* [Data shown]
******

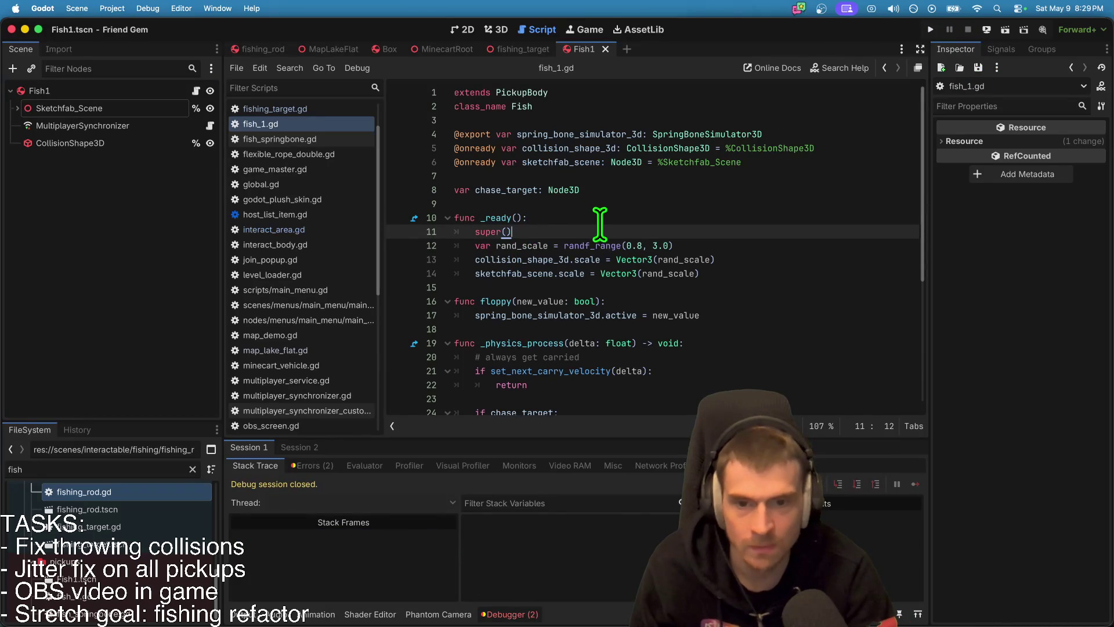
Step: Inspect the PickupBody parent script and its _ready, restoring the super() call in fish_1.gd
left_click(526, 94, "super")
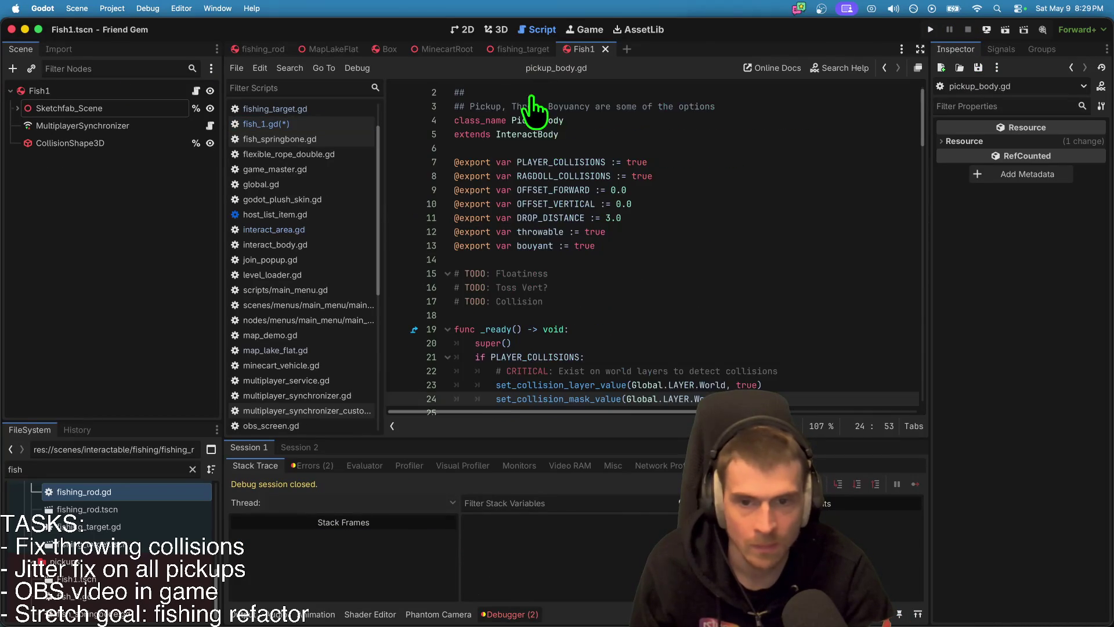
scroll(656, 228, "down", 3)
key("alt+Left")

******

The material is to be written out word for word, and the pictures are to be left out.

Step: Inspect the PickupBody parent script and its _ready, restoring the super() call in fish_1.gd
left_click(526, 94, "super")
scroll(656, 228, "down", 3)
key("alt+Left")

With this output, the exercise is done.